Pasal pencemaran nama baik dan pasal ujaran kebencian dalam UU ITE paling banyak digunakan sebagai dasar pelaporan. Menurut Damar, kecil kemungkinan untuk bebas dari jerat undang-undang tersebut.
Data SAFEnet menyebutkan 38 persen pelapor UU ITE adalah pejabat publik, termasuk di dalamnya kepala daerah, kepala instansi, menteri dan aparat keamanan. Disusul pelapor awam 29 persen, kalangan profesi 27 persen dan kalangan pengusaha 5 persen.

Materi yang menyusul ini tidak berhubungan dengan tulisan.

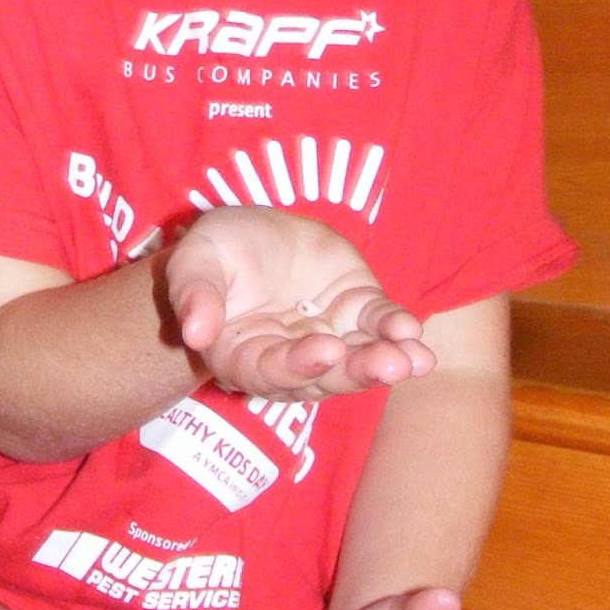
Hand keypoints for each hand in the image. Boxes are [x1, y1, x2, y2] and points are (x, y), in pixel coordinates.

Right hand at [165, 208, 434, 399]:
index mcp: (242, 356)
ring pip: (357, 360)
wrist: (254, 232)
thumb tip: (194, 333)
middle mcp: (289, 360)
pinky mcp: (356, 312)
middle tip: (388, 365)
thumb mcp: (196, 261)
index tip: (324, 350)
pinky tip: (412, 332)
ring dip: (386, 362)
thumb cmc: (216, 251)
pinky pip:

Sementara terlapor mayoritas adalah warga awam, jurnalis/media, aktivis, dosen/guru, hingga artis, budayawan dan penulis.
Pada 2016, UU ITE sempat direvisi. Terdapat tujuh poin materi yang diubah dalam beleid itu. Salah satu yang menjadi sorotan adalah Pasal 27 ayat 3 yang mengatur tentang penghinaan dan/atau pencemaran nama baik.
Unsur pidana pada pasal tersebut mengacu ketentuan pencemaran nama baik dan fitnah yang selama ini telah diatur dalam KUHP.
Revisi juga menurunkan ancaman pidana penjara, awalnya paling lama enam tahun menjadi empat tahun. Begitu pula penurunan denda dari paling banyak Rp1 miliar menjadi Rp750 juta.
UU ITE juga sudah tujuh kali digugat ke Mahkamah Konstitusi. Pasal 27 ayat 3 adalah yang paling sering digugat oleh para pemohon. Namun gugatan terkait pasal itu selalu kandas.